The closest wildlife encounter she’s experienced so far came in Sitka one year, when a sea lion got within 10 meters of her.
“People that live in Sitka and swim there year-round have had the lions actually come up and bump noses with them,” she said. “They’re not being aggressive or anything, they’re more just curious and checking you out and seeing what you’re doing in the water with them.”
When she swims the Catalina Channel this year and the English Channel next year, Iverson said that she’ll have to be wary of getting stung by jellyfish since they frequent those waters.
“There’s probably a high probability that you’ll get stung by jellyfish during those crossings, but so far I haven’t had to deal with any of that,” she said.
While she acknowledges that shark attacks are a real threat and possibility, they’re still such a rare occurrence in open water swimming that she isn’t too worried.
“It’s probably stupid, but I feel like if I get eaten by a shark that it was just my time to go,” she said. “There’s so many other safety measures put in place, and we have the kayaks right there next to us and boats that are pretty close too.”

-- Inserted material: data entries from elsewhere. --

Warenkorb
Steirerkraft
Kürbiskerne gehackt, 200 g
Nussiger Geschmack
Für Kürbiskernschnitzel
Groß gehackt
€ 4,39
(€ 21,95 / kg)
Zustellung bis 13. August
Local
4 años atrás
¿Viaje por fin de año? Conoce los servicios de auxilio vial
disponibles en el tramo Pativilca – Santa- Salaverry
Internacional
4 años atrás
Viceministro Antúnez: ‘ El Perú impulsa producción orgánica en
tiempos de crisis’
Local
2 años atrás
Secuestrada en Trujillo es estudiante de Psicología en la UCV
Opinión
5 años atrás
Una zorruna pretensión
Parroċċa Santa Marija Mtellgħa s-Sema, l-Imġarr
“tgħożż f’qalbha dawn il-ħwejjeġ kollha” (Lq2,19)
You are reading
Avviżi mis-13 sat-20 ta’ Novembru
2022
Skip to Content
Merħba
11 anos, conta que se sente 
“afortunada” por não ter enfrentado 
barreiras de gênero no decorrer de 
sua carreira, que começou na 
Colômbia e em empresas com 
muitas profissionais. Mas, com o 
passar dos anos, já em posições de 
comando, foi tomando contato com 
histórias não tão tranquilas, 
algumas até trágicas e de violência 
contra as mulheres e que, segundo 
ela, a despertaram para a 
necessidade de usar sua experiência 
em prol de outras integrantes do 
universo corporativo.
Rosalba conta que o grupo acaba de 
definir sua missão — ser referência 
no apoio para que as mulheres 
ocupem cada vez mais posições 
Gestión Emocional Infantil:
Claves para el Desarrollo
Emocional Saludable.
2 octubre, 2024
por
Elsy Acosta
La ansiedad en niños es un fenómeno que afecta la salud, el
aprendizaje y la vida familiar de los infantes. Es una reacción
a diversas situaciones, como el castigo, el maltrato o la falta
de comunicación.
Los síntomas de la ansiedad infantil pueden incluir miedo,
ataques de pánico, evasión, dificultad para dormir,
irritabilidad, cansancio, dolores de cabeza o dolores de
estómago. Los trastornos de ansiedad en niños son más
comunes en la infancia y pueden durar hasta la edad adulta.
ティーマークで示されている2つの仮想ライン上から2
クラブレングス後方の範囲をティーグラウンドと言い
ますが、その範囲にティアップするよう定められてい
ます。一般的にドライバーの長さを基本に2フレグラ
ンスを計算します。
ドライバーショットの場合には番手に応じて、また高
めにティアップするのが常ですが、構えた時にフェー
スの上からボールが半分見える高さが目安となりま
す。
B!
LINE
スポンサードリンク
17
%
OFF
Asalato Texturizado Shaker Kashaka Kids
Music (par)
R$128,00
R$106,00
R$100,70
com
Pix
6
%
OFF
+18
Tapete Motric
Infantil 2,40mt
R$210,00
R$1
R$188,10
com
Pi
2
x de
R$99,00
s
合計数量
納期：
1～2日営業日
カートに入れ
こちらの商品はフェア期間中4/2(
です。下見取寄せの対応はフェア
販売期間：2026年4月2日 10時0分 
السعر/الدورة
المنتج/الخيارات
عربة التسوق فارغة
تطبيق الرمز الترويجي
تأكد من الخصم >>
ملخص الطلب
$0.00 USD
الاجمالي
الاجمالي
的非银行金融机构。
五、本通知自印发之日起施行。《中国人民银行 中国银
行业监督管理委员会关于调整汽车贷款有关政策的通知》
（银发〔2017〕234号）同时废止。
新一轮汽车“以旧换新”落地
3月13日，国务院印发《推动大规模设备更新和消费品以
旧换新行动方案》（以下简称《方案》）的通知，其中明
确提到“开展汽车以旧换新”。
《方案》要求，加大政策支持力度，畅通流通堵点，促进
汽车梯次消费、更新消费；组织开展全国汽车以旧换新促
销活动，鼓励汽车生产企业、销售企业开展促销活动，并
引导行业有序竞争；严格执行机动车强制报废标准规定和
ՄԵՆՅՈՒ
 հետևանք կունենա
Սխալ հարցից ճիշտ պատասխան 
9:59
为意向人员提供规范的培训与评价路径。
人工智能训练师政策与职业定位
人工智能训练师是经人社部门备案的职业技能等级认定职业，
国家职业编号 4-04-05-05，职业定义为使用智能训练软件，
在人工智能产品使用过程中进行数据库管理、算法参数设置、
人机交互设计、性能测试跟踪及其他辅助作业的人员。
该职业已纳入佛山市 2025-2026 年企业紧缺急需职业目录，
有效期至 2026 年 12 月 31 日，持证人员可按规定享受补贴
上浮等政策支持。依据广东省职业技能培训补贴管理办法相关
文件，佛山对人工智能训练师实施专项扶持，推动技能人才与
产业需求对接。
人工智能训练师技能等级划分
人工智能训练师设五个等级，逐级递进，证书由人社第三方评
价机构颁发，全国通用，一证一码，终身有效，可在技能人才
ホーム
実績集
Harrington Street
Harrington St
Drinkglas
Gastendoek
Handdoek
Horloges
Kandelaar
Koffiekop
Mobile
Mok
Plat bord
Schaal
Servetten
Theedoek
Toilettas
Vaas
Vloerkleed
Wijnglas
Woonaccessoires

A drive to make history and inspire others
While her parents still have their fair share of concerns, she says “they’ve been very supportive and encouraging” throughout her journey.
“They’ve crewed for me now on a couple of swims,” Iverson said. “They did the big one in Arizona last year, and they did this one in New York last weekend.”
Iverson was inspired to pursue the triple crown after taking part in last year’s SCAR race, when she realized her fellow participants were “significantly more accomplished.”
“They had done some of the historic open water swims that I have always kind of thought were not realistic for me to do and not in my wheelhouse,” she said. “After doing so well at SCAR last year, that made me realize that I was capable of doing these kinds of crazy things too.”
That sparked her effort to attempt what no Alaska woman has achieved before, according to records kept by the Marathon Swimmers Federation.
“I knew I wanted to do the English Channel because that’s kind of like the holy mecca of open water swimming,” Iverson said.
To become the first woman from the state to complete the open water swim triple crown is a major goal, and so is inspiring more Alaskans to get into swimming.
“I want to be a role model for people to see how important swimming is and where it can take you because it can really take you all over the world,” Iverson said.